Sleipnir: Clusters2Dab

Clusters2Dab converts the output of many common non-hierarchical clustering algorithms into pairwise scores based on the frequency or confidence of coclustering. For example, if two genes are scored by the number of times they cocluster over many random seeds, then high scores will be indicative of a stronger pairwise relationship than low scores.

Usage

Basic Usage

 Clusters2Dab -i <clusters.txt> -o <coclusters.dab>

Create a new DAT/DAB file coclusters.dab in which each gene pair is given a score of one if they cluster together in the hard clustering clusters.txt and a score of zero if they do not.

 Clusters2Dab -t samba -i <clusters.txt> -o <coclusters.dab>

Create a new DAT/DAB file coclusters.dab in which each gene pair is given a score equal to the confidence of their strongest shared SAMBA bicluster in clusters.txt if one exists or zero if it does not.

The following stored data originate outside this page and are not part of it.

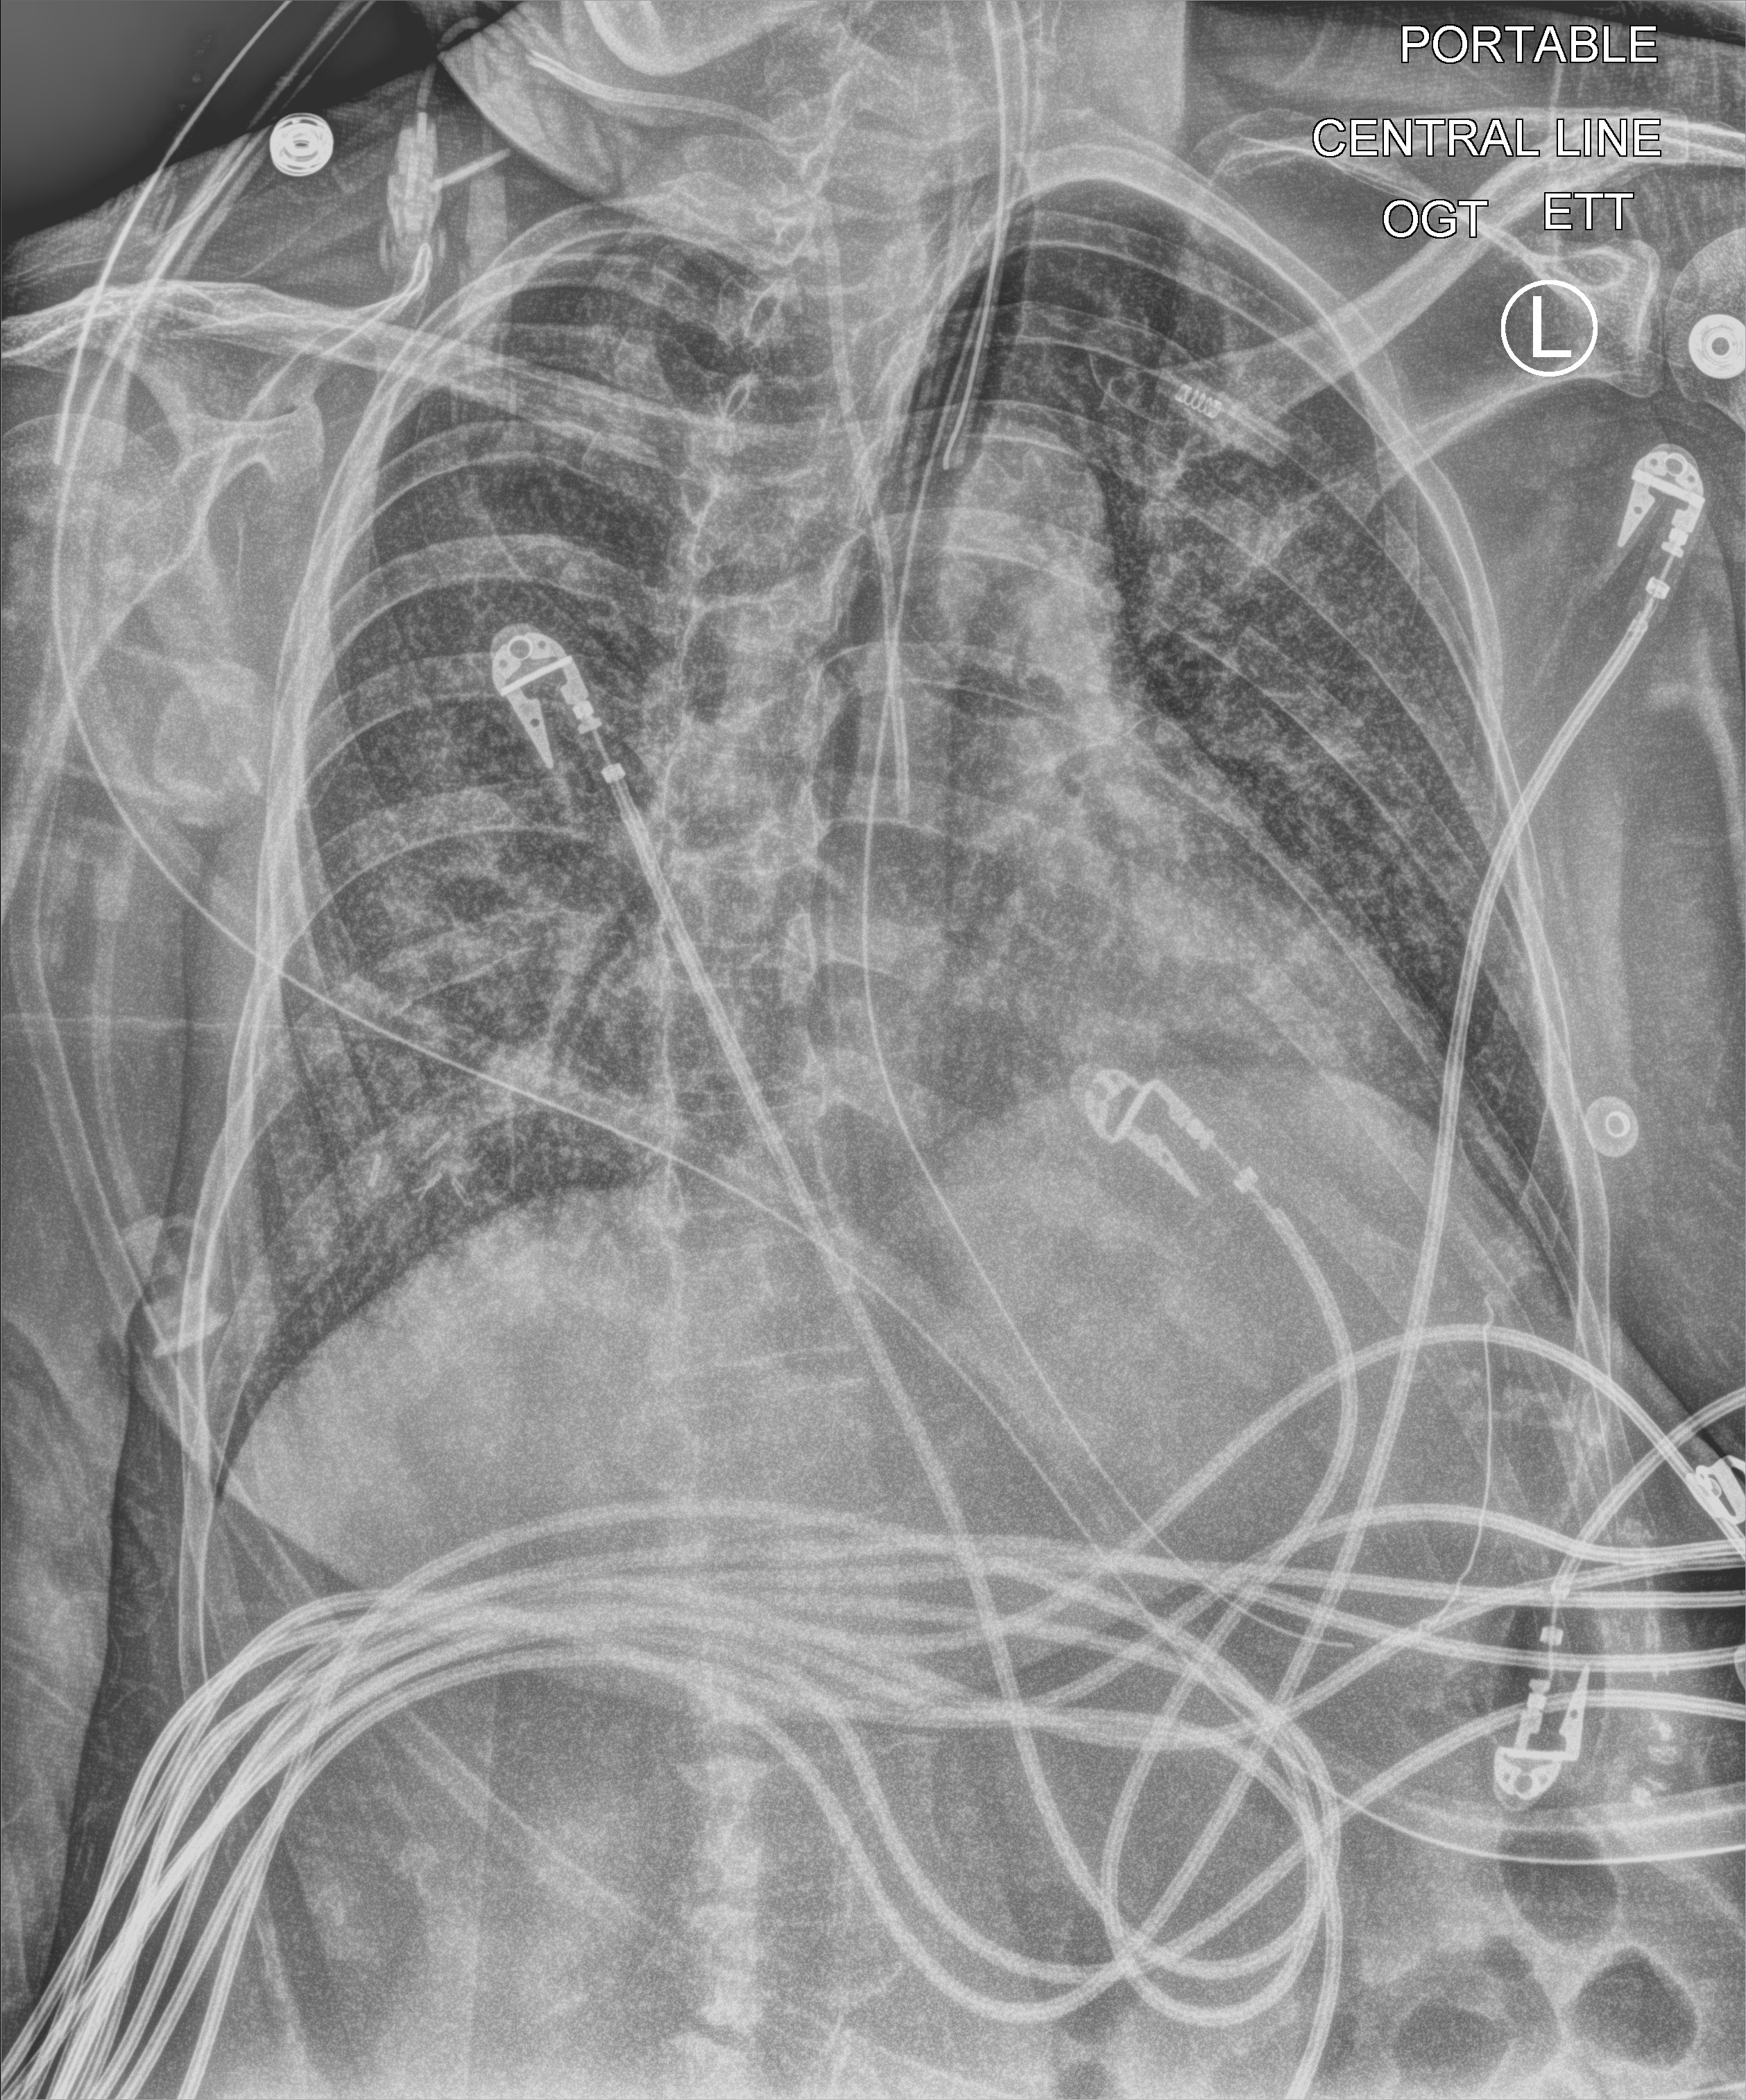
Bedside chest radiograph (computed radiography), anteroposterior (AP) projection. Patient hospitalised with COVID-19; female, aged 18–59 years.
From the hospital-stay record, not from the radiograph (when in the stay this image was taken is not recorded): hypertension (admission record): no; smoking status (admission record): never; admitted to intensive care during this hospital stay: no.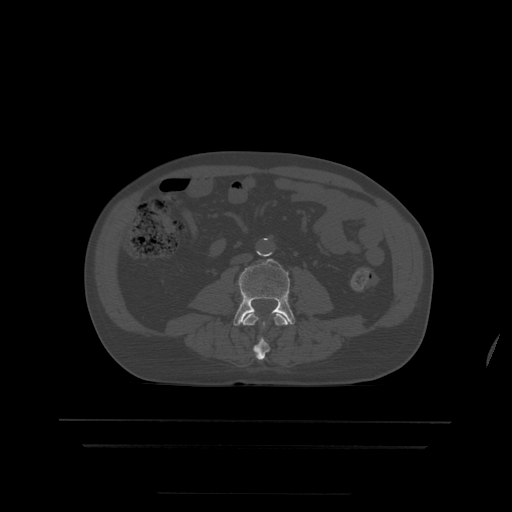
CT including the spine, one axial slice. Position 104 of 522 along the scan axis. Bone window (W 1800 / L 400 HU). 1.25 mm slice thickness. 512 × 512 image matrix, field of view 436 × 436 mm. Patient age 68 years. Case-level facts recorded for this patient, not image findings: primary cancer: urothelial.
Structures marked on this image (semi-automatic segmentation, software-assisted and operator-edited):
- L3 vertebra: bounding box [x1, y1, x2, y2] px = [241, 313, 292, 360]
- L4 vertebra: [233, 259, 296, 327]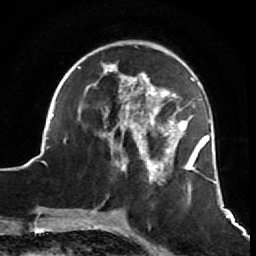
Breast MRI (dynamic contrast-enhanced), one axial slice; position 21 of 64 along the scan axis; cropped to one breast; dynamic contrast-enhanced series, time point 2 of 7 at this slice position (early post-contrast); 1.5 T; TE 2.6 ms, TR 5.7 ms; 2.5 mm slice thickness; 256 × 256 image matrix. Female patient.
Outlined on this slice (semi-automatically segmented with operator editing):
- enhancing-tissue mask used for the functional tumour volume (all voxels passing the contrast-enhancement thresholds inside the analysis volume; usually the tumour): bounding box <41,45,217,202> (left, top, right, bottom; pixels)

 Clusters2Dab -t param -i <clusters.txt> -o <coclusters.dab>

Create a new DAT/DAB file coclusters.dab in which each gene pair is given a score equal to the maximum parameter value in clusters.txt at which they cocluster.

Detailed Usage

package "Clusters2Dab"
version "1.0"
purpose "Generate pairwise scores from preclustered output."

section "Main"
option  "input"     i   "Input cluster file"
                        string  typestr="filename"
option  "output"    o   "Output DAT/DAB file"
                        string  typestr="filename"
option  "type"      t   "Type of input cluster"
                        values="samba","list","param","fuzzy"   default="list"

section "Optional"
option  "counts"    c   "Calculate pair weight by cocluster frequency"
                        flag    off
option  "size"      z   "Calculate pair weight by cluster size"
                        flag    off
option  "skip"      s   "Columns to skip in input PCL"
                        int default="2"
option  "verbosity" v   "Message verbosity"
                        int default="5"

Flag	Default	Type	Description
-i	stdin	Text file	Input cluster file in one of the text formats supported by `-t`.
-o	stdout	DAT/DAB file	Output DAT/DAB file containing pairwise scores appropriate to the input cluster type.
-t	list	list, samba, param, or fuzzy	Type of cluster file provided to `-i`. `list` assumes that each line contains a gene ID and a cluster index separated by a tab, `samba` reads biclustering output from the EXPANDER program by Sharan, Shamir, et al, `param` reads hard clustering output from EXPANDER, and `fuzzy` reads output from the Aerie fuzzy k-means program by Gasch, Eisen, et al.
-c	off	Flag	If on, calculate pairwise scores solely by cocluster frequency (counts); otherwise, pairwise scores are weighted by cluster confidence.
-s	2	Integer	Number of columns to skip between the initial ID column and the first experimental (data) column in the input PCL.